# [Consigna]
En el fragmento de lectura sobre el sound system en el Reino Unido, ¿cómo se denominaban las fiestas clandestinas y comunitarias celebradas en hogares particulares?

# [Fragmento de lectura]
------------------------------------------------------------------------
Historia del sound system en Reino Unido, sus orígenes de la cultura musical jamaicana, evolución del ska, reggae y dub en el mercado británico.
La evolución de los sistemas de sonido en el Reino Unido constituye una pieza fundamental en el desarrollo de su identidad musical contemporánea, un camino forjado con tenacidad, innovación técnica y una profunda pasión cultural. Esta trayectoria comenzó con la llegada de la generación Windrush y la comunidad caribeña, que transformó el paisaje urbano mediante la introducción del ska, el rocksteady y el reggae.
Ante la exclusión social y la hostilidad de los clubes convencionales de la época, surgieron los denominados "bailes de blues" o shebeens, fiestas clandestinas y comunitarias celebradas en hogares particulares que no solo ofrecían un refugio de continuidad cultural, sino que también dinamizaban microeconomías locales. En este entorno, pioneros como Duke Vin establecieron las bases operativas de los equipos, estructurados minuciosamente con roles específicos que incluían a ingenieros, selectores, operadores de preamplificadores y dinámicos MCs encargados de la animación.
Durante la década de los setenta y ochenta, la escena experimentó una diversificación estilística y generacional considerable. Mientras el reggae roots de contenido social definía la identidad de los jóvenes afrodescendientes británicos, la llegada de los años ochenta propició la transición de las salas domésticas hacia los almacenes industriales. En este punto, colectivos como Soul II Soul o Shock incorporaron corrientes digitales norteamericanas de electro soul, hip-hop y, eventualmente, música house, marcando hitos históricos al introducir estos ritmos en el Carnaval de Notting Hill a través del formato tradicional de los dubplates. Simultáneamente, en urbes como Bristol, colectivos innovadores fusionaron el punk, el new wave y el hip-hop, configurando las bases del movimiento trip-hop.
------------------------------------------------------------------------
# [Datos almacenados]
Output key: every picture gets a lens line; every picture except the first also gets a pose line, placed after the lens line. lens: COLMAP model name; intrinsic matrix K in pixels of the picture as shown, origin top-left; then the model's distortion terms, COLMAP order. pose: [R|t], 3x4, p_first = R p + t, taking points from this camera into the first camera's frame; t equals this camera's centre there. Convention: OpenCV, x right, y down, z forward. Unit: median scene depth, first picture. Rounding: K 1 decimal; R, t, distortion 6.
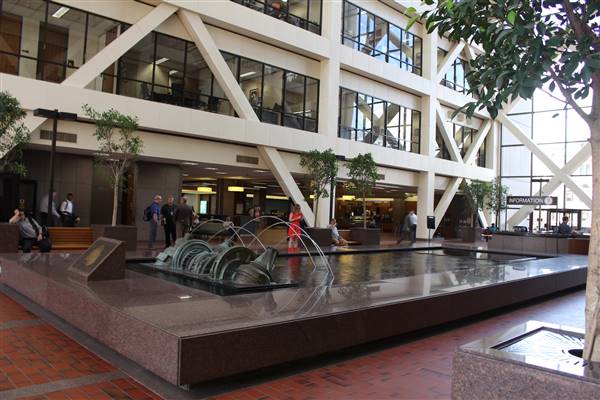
lens RADIAL K [[347.4, 0, 300.0], [0, 347.4, 200.0], [0, 0, 1]] dist [-0.002176, -0.000287]
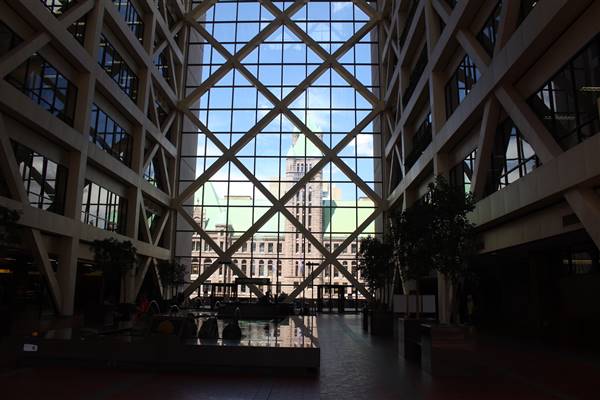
lens RADIAL K [[502.5, 0, 300.0], [0, 502.5, 200.0], [0, 0, 1]] dist [-0.147228, 0.119796]
pose [[0.597530, 0.116514, 0.793336, -0.546116], [-0.012824, 0.990649, -0.135833, -0.032232], [-0.801744, 0.070991, 0.593437, -0.379239]]
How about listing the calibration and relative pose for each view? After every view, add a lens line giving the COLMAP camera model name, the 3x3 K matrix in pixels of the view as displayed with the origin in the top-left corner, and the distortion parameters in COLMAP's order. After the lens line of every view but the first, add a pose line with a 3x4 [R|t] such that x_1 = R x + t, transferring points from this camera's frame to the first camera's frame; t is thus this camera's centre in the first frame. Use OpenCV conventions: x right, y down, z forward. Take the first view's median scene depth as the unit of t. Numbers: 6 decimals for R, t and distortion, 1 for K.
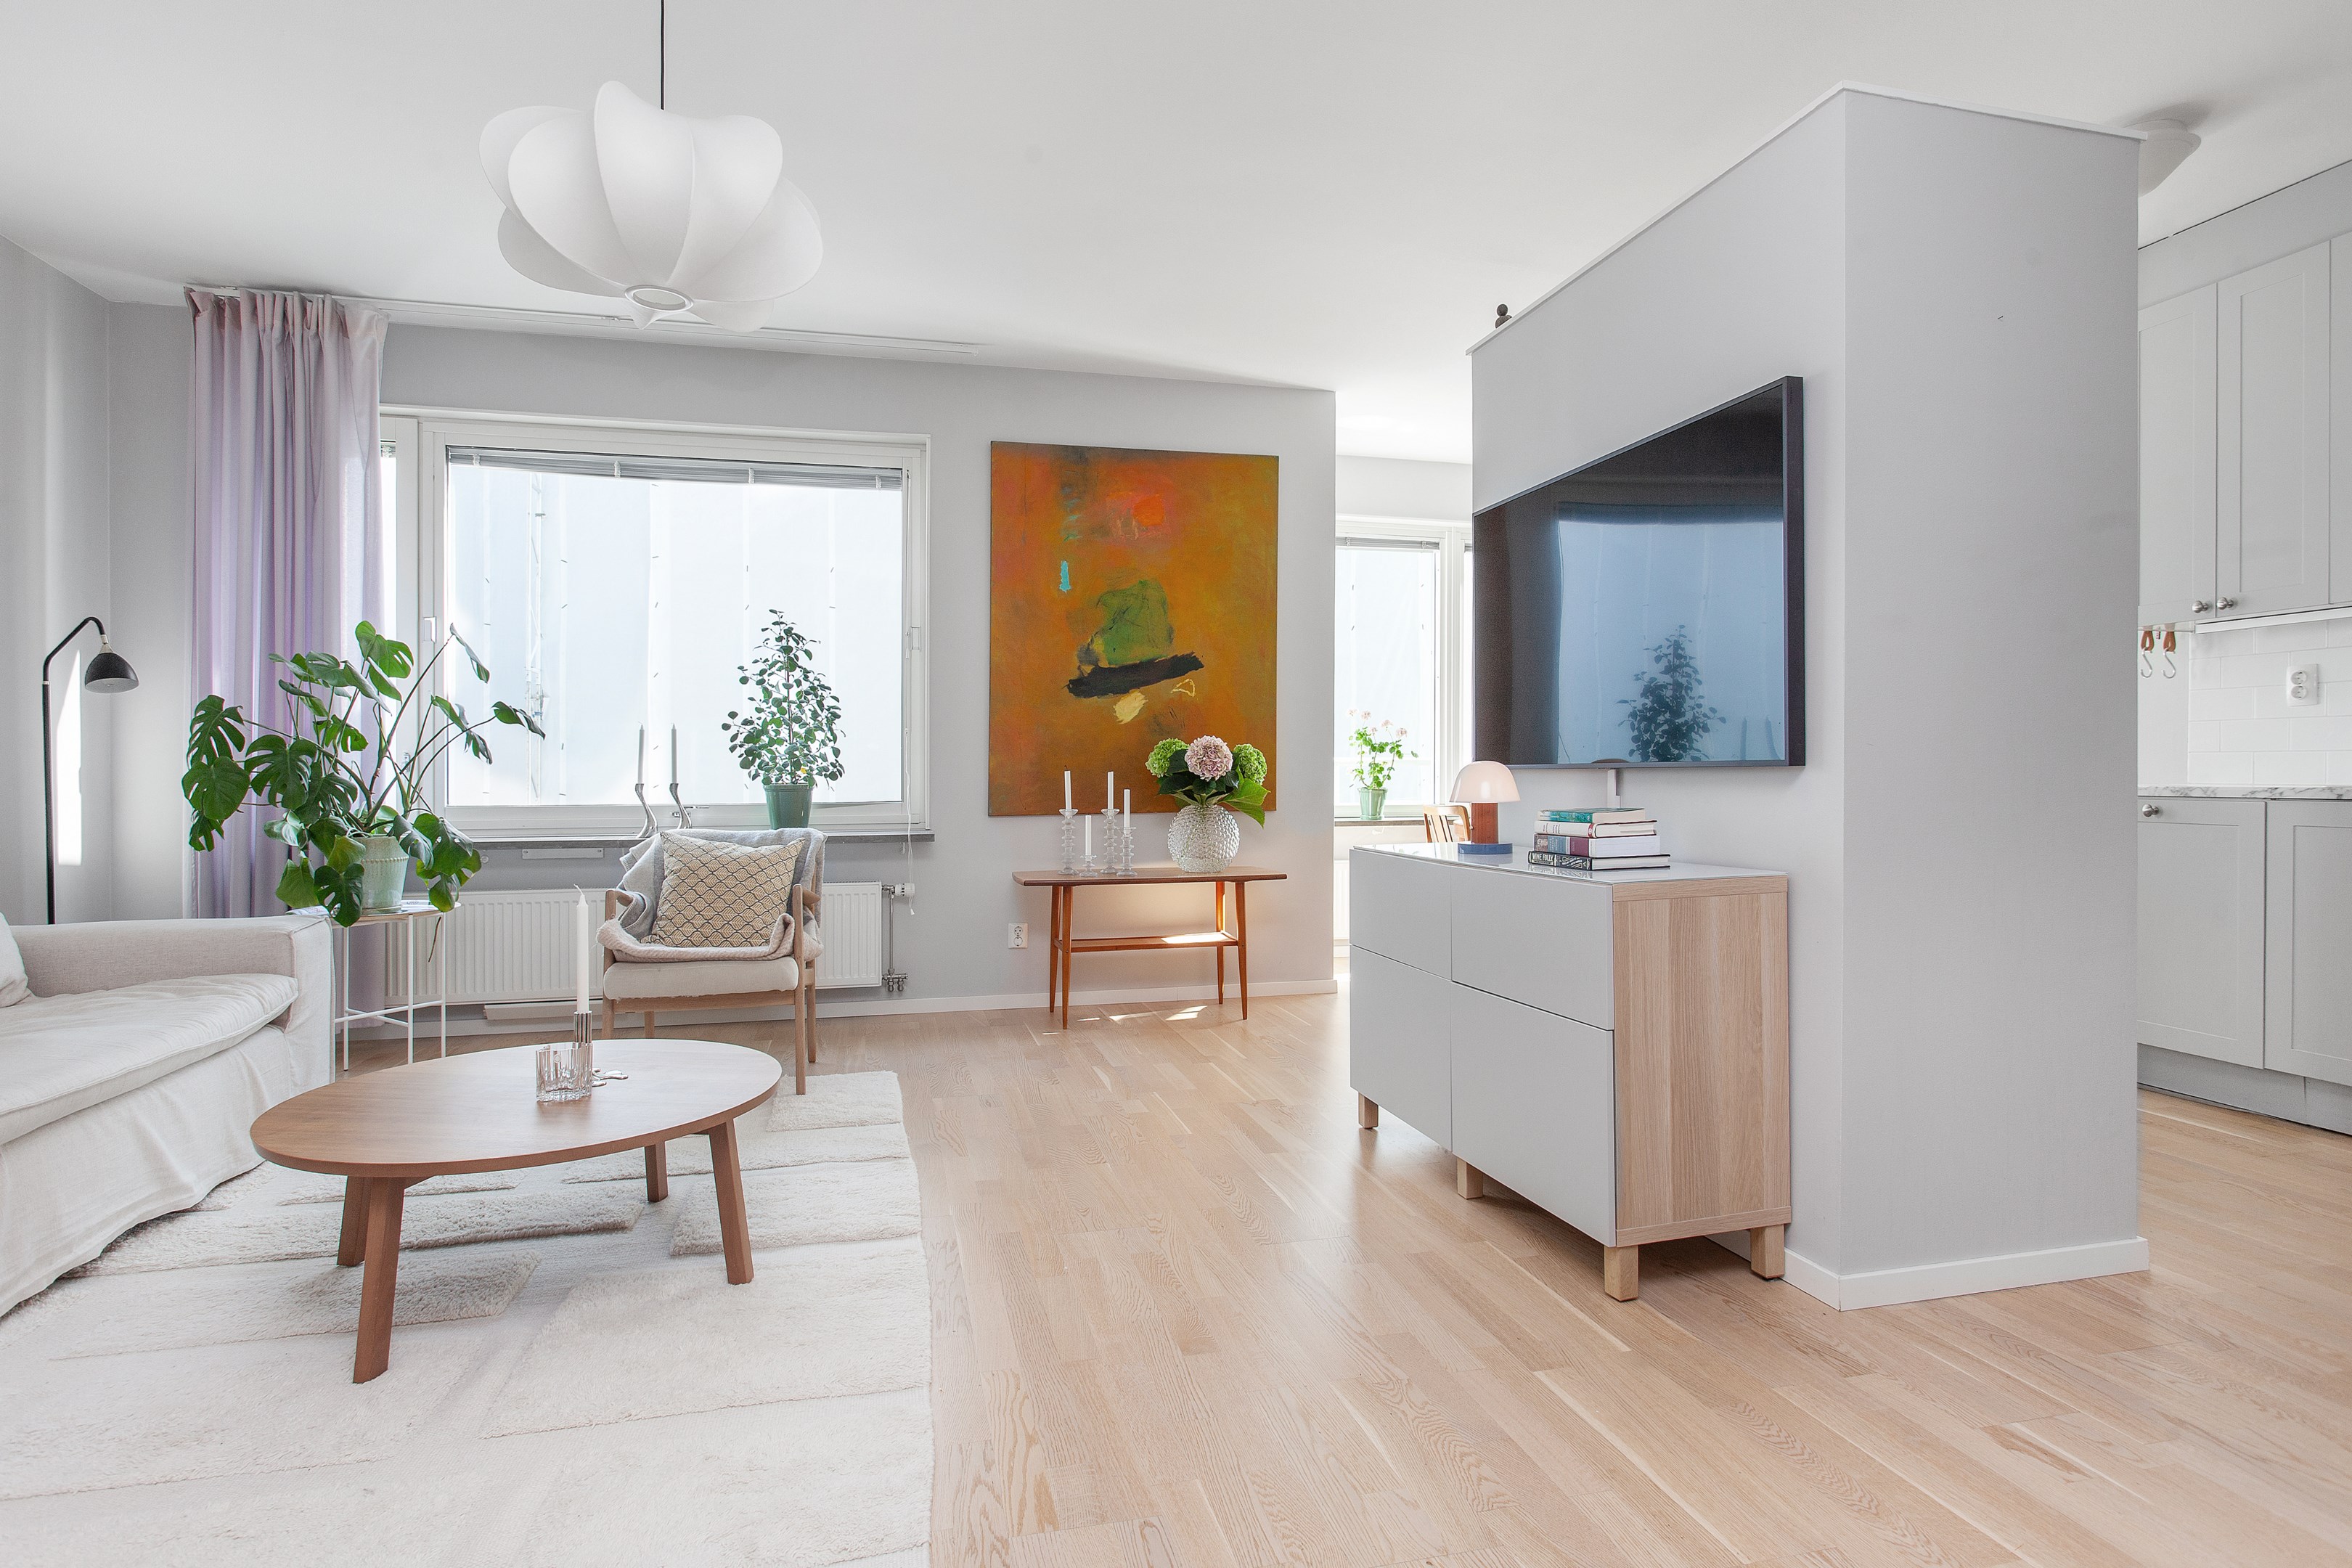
lens RADIAL K [[1260.1, 0, 1085.1], [0, 1260.1, 783.5], [0, 0, 1]] dist [-0.016409, 0.013274]
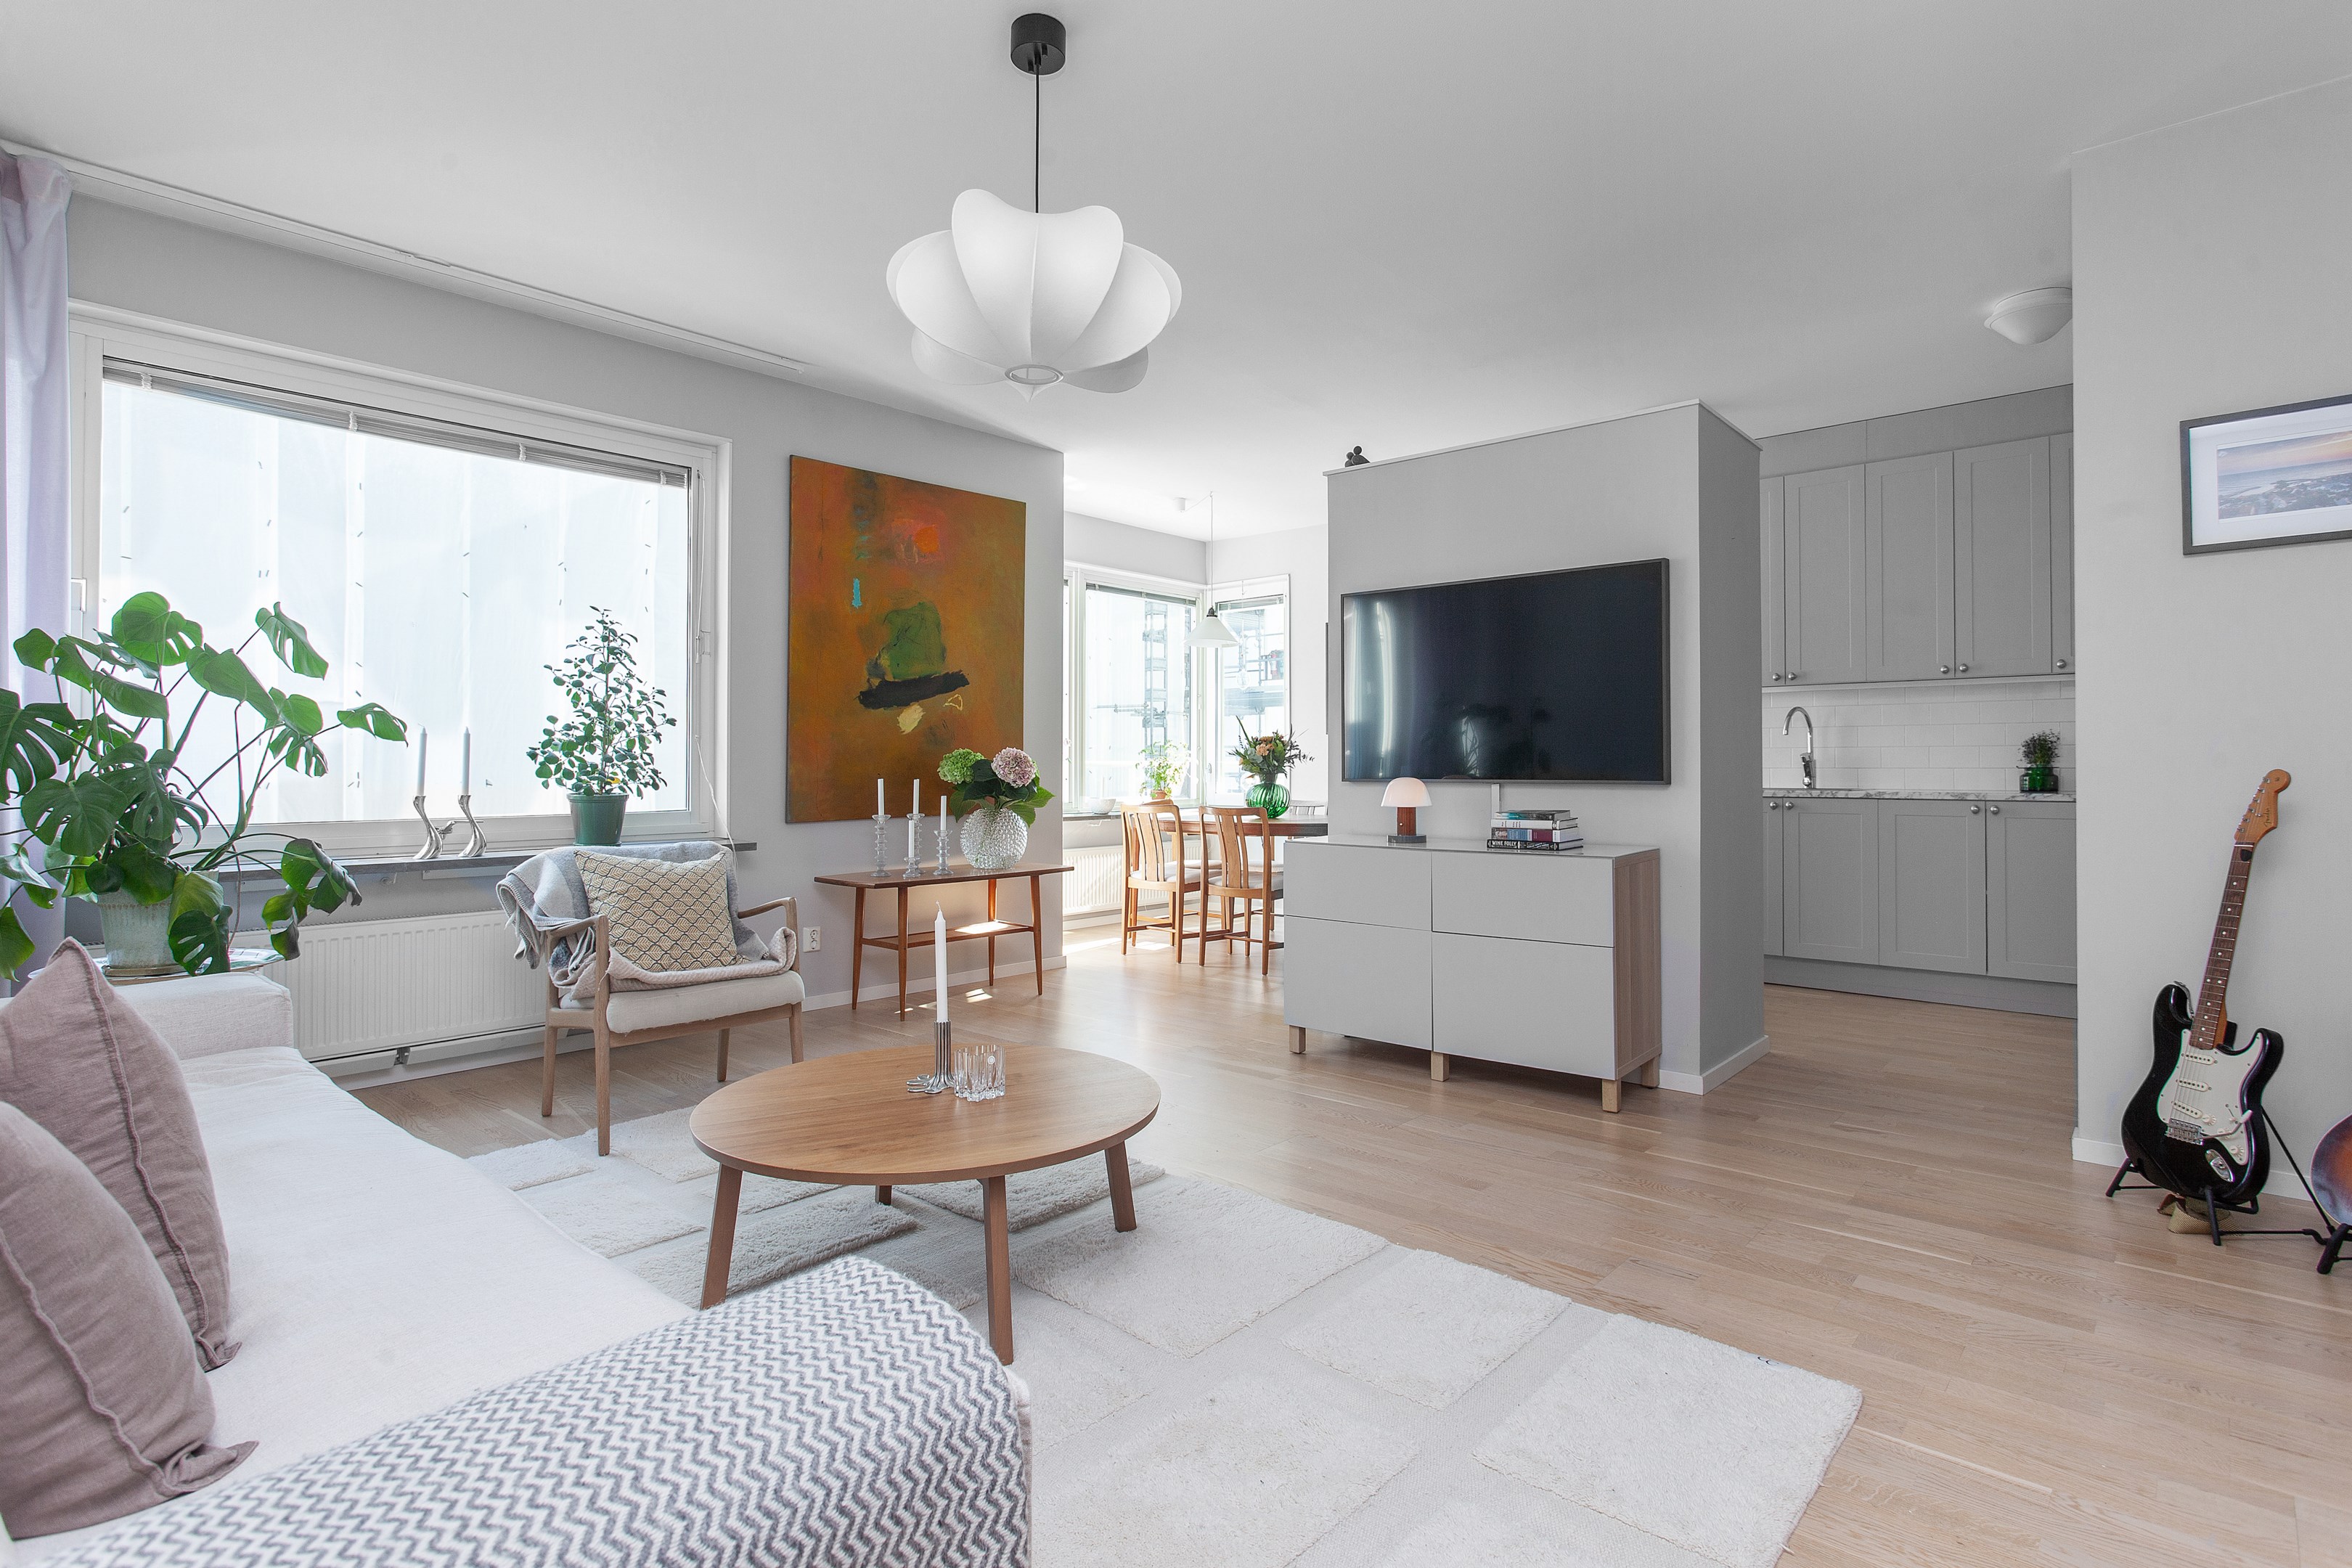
lens RADIAL K [[1214.3, 0, 1180.7], [0, 1214.3, 773.4], [0, 0, 1]] dist [-0.013834, 0.000284]
pose [[0.807111, -0.002103, 0.590396, -0.419364], [0.002685, 0.999996, -0.000109, -0.013815], [-0.590394, 0.001673, 0.807114, 0.025009]]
------------------------------------------------------------------------
# [Respuesta]
Se denominaban "bailes de blues" o shebeens.